MML was created in 1995 and was one of the second round of passenger train operating companies to be privatized under the Railways Act 1993. It operates InterCity passenger services mainly between South Yorkshire and the East Midlands and London St Pancras. In the year ended 31 March 1996 MML's total revenues were 116 million, including passenger ticket revenue of 63 million and financial support of 17 million.

Five coach services operated by NEL overlap with MML's rail services between central London and, respectively, Sheffield, Chesterfield, Derby, Nottingham and Leicester. The coach services are less frequent than the rail services; coach fares are cheaper and journey times longer. NEL's revenue on these services was about 4 million in 1995.

Around 90 per cent of NEL's passengers are travelling for leisure purposes. Most of MML's passengers are travelling for business or commuting; about 40 per cent are travelling for leisure purposes. We conclude from the full range of evidence presented to us that there has been an element of competition between NEL's coach services and MML's rail services for the leisure passenger. This competition has been lost as a result of the merger.
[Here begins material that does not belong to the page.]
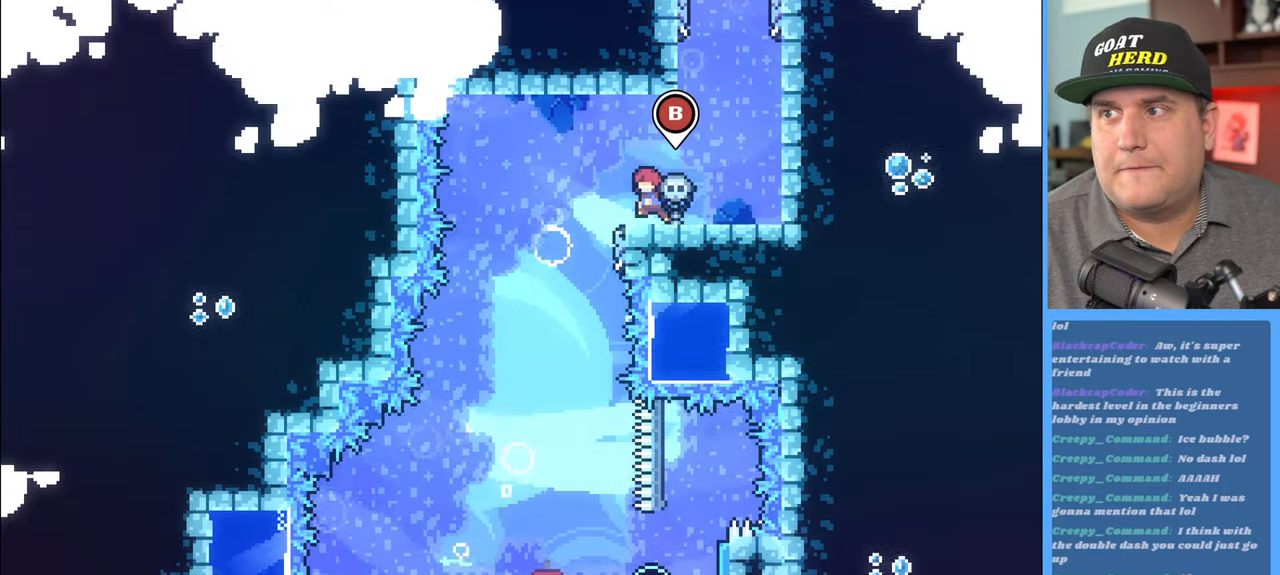
{"buttons": ["R2"], "left_stick": "center", "right_stick": "center", "events": [[200, "left_stick", "center"], [383, "left_stick", "right"], [483, "left_stick", "center"]]}
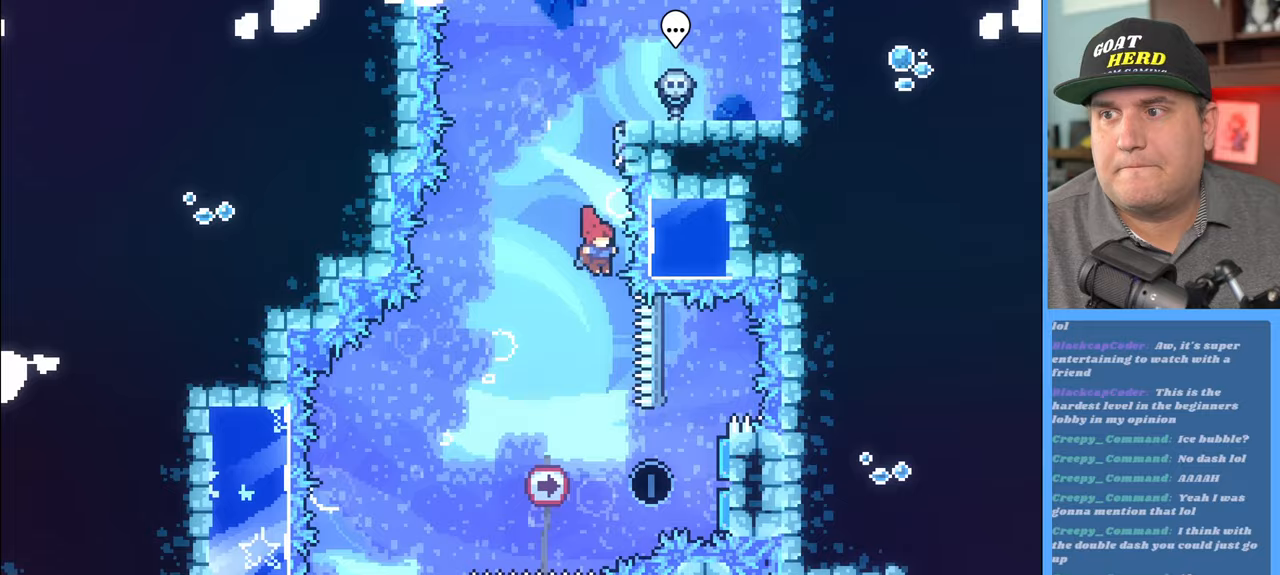
{"buttons": ["X", "R2"], "left_stick": "right", "right_stick": "center", "events": [[450, "left_stick", "right"], [467, "X", "down"]]}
Because of the absence of other strong constraints on fares or services we conclude that the merger may be expected to lead, over time, to higher coach fares or higher fares on both coach and rail, and/or a lower quality of coach services or a lower quality of both coach and rail services, than would have been the case had the merger not occurred.

We carefully considered a wide range of structural and behavioural remedies. As regards the former, we believe that if NEG were required simply to divest itself of the coach services concerned, there is a serious risk of service levels being reduced, particularly if alternative operators did not have access to the benefits of NEL's network such as inclusion in its timetable and use of its agents for sale of tickets. The interests of coach users would not be well served by such a remedy. But if divestment of the coach services were required subject to a requirement that NEL made its network facilities available to alternative operators, this would create an artificial arrangement within which effective competition could not be expected to flourish. The same objection would apply to a requirement on NEL to franchise the services. Divestment of MML would be disproportionate and inappropriate for other reasons.

We recommend by way of remedy a set of behavioural undertakings, which we specify in detail, relating to coach fares and levels of service. These undertakings will address the adverse effects of the merger in relation to both coach and rail.